Maka, kata alun air, bunyikan suaramu ke dalam
sebelum kalian menyuarakannya ke luar.
Sepasang angsa berwarna putih terdiam
menikmati gemuruh suara di dalam dada.
3/
Tapi, akhirnya ada juga yang mengukir bebatuan
kulit kayu atau lembaran kulit domba
untuk memindah gemuruh suara dalam dada.
Dada kami tak selamanya baja, ucap mereka
biarkan kami semedikan suara pada gambar dan aksara.
Langit masih biru
dan angin masih saja mengelus-elus hasrat
sebelum luka tiba, sebelum duka membuat mata ditikam
perih paling telanjang, ucap sang angin sore hari.
Maka, gambar-gambar dan aksara saling kawin
berbiak, tumbuh di kepala-kepala yang menengadah.

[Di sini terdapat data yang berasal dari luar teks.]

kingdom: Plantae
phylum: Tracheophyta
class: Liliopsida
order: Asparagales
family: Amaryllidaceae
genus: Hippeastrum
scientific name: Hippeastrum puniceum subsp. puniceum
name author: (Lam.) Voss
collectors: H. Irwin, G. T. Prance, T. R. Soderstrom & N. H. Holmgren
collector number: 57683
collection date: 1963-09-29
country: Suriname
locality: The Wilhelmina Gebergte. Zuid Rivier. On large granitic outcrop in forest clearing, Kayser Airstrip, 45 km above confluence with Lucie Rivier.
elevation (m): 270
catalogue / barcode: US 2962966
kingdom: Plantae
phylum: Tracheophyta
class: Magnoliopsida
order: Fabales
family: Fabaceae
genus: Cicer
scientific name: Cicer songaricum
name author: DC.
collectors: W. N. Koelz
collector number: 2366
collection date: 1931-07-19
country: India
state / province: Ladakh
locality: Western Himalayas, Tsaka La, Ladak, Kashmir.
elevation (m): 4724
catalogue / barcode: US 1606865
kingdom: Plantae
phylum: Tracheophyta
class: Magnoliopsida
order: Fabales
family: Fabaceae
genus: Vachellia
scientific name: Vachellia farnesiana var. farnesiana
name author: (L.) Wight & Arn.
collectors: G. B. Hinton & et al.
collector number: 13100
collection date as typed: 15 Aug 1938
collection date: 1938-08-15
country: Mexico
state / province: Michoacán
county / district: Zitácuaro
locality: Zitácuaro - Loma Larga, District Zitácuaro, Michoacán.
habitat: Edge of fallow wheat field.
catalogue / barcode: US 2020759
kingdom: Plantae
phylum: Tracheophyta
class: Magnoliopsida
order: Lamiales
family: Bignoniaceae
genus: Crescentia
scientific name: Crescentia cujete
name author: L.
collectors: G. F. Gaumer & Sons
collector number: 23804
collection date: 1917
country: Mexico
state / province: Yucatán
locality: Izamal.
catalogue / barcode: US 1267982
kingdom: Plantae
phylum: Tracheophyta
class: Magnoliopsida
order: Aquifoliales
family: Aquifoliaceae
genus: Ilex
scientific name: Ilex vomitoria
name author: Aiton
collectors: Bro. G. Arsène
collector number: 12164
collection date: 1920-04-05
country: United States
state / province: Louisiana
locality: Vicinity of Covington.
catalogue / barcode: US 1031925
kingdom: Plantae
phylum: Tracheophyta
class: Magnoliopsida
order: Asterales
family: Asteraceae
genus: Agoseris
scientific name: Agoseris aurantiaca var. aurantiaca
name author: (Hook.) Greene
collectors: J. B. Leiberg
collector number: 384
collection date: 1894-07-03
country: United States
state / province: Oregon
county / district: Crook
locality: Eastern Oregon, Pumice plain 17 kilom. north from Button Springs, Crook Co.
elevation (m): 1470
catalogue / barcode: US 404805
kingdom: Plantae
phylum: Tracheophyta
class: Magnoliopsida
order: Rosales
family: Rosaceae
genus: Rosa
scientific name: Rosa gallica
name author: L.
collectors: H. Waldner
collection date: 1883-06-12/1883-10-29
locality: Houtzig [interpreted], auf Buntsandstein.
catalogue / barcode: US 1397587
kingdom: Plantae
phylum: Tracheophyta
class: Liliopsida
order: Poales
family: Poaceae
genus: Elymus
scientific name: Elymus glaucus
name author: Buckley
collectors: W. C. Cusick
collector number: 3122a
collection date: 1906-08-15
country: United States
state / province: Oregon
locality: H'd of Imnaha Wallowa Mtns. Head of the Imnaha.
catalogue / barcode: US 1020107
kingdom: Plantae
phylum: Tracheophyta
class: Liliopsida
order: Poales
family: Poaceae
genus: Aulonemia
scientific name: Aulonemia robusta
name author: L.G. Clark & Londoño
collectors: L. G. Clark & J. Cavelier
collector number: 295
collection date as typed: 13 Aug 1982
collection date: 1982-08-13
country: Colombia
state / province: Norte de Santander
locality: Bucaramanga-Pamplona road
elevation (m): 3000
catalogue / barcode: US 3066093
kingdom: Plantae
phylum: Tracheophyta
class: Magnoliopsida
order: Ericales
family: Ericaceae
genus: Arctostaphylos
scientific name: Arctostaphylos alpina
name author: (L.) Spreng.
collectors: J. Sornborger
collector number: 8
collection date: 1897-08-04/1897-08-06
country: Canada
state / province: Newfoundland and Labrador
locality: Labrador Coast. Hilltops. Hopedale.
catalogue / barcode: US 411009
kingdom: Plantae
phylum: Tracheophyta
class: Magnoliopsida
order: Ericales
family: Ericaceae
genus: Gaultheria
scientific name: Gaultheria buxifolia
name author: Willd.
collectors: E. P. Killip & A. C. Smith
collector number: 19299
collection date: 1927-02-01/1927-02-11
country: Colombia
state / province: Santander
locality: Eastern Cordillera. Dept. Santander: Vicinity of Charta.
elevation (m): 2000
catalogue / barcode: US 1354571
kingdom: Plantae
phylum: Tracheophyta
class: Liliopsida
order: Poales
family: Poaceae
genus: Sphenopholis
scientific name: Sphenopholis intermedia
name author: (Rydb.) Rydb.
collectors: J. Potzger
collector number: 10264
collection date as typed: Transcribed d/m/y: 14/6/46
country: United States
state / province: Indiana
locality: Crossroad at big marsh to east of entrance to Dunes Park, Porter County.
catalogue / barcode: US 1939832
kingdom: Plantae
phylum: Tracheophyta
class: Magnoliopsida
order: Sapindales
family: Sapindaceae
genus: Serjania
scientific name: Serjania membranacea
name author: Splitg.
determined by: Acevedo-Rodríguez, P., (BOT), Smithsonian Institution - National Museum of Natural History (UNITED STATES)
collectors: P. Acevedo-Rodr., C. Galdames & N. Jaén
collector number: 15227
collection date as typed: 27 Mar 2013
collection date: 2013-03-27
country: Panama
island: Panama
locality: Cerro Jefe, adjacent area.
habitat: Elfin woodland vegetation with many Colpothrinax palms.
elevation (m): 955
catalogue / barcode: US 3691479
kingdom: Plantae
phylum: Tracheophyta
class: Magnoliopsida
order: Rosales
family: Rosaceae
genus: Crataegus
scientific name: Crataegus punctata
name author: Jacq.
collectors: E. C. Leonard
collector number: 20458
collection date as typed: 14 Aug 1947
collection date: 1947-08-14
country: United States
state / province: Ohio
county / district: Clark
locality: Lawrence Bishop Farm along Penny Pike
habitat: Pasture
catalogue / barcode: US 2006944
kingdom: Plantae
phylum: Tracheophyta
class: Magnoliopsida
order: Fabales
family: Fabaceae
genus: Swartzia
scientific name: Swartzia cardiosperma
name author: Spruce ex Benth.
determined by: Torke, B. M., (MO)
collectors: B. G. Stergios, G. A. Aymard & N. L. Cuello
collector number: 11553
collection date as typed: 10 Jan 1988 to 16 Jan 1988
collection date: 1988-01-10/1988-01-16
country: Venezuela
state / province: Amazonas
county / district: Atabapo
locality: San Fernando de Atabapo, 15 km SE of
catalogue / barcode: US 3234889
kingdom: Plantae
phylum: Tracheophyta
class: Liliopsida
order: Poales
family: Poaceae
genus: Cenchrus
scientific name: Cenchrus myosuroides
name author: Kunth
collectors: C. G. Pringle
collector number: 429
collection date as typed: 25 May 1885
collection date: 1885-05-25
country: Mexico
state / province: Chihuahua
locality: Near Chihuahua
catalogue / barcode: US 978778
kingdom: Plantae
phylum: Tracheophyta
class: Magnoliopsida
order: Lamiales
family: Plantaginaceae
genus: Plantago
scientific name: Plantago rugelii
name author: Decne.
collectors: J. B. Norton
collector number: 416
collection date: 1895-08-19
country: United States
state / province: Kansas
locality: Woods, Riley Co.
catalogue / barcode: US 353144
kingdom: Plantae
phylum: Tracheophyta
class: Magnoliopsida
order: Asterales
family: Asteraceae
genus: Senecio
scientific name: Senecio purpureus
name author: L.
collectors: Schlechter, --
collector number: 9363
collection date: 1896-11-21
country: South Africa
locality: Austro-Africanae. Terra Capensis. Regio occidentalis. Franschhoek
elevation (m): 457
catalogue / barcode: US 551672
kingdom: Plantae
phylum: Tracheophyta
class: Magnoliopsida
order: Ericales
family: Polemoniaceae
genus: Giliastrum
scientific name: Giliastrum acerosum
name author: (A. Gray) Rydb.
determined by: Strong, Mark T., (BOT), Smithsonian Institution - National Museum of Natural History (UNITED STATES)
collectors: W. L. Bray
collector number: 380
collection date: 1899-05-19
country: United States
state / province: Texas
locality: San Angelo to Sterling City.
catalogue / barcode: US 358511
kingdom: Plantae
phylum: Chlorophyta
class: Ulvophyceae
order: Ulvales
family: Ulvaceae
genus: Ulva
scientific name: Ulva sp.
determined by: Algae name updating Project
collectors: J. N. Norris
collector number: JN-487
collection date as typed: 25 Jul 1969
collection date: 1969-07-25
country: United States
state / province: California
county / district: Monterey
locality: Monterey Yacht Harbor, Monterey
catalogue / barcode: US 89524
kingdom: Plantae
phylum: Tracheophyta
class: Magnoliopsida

Kami ingin berucap, bersuara. Kami ingin mengada, kami para pemilik
dunia. Yang melata saatnya tegak, runtuhkan segala yang bisu
dan bungkam.
Lahirlah perang dengan bebunyian yang disuarakan
"Telingamu menangkap keriangankah tuan dan puan?"
4/
Sepasang angsa berwarna putih
saling pandang, saling mengelus leher satu sama lainnya.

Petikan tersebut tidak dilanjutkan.